══ RECORDS SHOWN

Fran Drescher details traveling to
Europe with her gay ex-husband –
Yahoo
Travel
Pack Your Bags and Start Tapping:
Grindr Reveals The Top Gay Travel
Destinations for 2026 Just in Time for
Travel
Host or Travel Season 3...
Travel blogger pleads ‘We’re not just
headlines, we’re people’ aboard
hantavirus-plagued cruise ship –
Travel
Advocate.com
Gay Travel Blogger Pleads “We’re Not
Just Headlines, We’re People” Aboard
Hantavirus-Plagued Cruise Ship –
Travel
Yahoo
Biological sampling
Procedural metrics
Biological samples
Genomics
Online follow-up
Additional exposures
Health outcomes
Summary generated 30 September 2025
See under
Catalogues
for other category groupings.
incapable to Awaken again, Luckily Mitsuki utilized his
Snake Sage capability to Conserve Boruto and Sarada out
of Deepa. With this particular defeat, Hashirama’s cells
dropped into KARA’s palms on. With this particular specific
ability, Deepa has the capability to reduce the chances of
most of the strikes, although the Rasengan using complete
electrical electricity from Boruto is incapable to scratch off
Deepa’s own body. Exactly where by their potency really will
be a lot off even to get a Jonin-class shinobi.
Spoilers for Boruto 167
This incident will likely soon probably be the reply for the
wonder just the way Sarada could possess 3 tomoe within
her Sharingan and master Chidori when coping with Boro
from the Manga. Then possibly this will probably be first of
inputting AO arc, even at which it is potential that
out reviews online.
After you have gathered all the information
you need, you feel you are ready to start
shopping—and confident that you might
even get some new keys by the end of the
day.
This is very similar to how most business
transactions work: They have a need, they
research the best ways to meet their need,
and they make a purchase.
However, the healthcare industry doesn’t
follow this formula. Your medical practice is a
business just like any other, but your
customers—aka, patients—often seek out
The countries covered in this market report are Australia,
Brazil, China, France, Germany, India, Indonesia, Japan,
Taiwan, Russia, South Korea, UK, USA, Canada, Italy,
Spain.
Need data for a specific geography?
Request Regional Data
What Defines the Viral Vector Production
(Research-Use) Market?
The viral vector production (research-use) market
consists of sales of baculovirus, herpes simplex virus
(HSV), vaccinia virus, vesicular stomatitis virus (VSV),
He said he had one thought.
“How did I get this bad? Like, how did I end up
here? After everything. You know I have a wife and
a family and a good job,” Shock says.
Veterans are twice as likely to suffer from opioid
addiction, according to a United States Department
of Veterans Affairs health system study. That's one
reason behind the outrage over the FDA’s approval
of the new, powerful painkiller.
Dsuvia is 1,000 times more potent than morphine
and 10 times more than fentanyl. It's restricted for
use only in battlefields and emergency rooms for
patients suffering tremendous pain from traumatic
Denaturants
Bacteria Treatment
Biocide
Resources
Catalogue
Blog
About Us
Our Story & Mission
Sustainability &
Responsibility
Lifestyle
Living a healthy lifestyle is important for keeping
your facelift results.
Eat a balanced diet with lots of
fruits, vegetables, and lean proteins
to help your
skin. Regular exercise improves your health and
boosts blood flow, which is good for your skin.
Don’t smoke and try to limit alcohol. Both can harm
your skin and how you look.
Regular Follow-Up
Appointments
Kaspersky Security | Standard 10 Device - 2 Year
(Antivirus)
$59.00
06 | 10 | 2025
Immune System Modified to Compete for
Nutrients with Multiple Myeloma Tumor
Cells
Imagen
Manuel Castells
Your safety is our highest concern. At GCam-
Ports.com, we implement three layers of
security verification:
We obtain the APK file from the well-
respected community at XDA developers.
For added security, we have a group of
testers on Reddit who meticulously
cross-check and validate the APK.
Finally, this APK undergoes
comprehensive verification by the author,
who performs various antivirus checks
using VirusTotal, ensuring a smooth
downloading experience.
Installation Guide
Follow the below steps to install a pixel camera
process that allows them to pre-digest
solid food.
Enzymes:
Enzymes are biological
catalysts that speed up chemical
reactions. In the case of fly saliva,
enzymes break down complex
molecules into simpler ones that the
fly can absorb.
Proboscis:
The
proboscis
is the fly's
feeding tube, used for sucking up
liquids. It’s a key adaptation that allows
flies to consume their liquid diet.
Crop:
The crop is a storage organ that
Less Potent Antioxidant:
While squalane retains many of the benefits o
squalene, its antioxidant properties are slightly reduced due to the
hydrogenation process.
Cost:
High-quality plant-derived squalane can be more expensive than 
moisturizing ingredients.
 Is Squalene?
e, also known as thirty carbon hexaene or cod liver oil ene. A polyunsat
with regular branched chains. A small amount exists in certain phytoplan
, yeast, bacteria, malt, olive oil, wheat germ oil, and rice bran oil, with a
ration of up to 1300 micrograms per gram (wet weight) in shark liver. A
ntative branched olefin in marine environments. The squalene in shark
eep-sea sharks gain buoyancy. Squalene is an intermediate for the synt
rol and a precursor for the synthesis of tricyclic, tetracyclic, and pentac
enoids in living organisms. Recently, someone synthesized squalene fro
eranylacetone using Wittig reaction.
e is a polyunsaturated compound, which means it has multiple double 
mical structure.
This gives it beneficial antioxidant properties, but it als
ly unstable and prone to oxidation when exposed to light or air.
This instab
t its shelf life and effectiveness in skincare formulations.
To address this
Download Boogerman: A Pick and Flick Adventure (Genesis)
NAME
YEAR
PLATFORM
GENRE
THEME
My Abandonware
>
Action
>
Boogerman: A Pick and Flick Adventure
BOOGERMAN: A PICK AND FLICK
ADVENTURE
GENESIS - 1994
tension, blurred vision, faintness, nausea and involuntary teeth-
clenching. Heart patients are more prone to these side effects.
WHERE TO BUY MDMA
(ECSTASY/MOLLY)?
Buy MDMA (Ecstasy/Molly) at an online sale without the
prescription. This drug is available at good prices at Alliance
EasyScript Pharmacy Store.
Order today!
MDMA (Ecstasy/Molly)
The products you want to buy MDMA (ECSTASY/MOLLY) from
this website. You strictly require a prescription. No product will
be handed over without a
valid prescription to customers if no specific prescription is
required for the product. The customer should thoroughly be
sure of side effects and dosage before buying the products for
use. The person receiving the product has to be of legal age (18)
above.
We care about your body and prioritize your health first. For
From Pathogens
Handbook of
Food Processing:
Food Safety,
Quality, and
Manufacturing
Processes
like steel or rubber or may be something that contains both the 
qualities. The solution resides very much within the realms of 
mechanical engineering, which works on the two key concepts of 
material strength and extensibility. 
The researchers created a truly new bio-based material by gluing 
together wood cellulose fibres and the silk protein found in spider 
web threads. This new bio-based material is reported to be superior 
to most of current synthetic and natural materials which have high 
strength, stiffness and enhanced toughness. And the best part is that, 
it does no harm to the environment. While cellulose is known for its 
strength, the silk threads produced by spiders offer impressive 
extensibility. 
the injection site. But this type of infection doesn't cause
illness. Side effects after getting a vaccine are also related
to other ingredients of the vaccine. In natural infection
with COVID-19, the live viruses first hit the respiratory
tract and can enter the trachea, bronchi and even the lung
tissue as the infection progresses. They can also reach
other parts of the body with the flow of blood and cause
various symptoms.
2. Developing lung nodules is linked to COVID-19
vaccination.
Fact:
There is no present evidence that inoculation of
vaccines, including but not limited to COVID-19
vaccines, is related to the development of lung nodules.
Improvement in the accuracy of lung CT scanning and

════

### EXERCISE DESCRIPTION:
Every line that holds the word "more" should be copied from the records above.

### PROBLEM SOLUTION:
Dsuvia is 1,000 times more potent than morphine
and 10 times more than fentanyl. It's restricted for
High-quality plant-derived squalane can be more expensive than 
clenching. Heart patients are more prone to these side effects.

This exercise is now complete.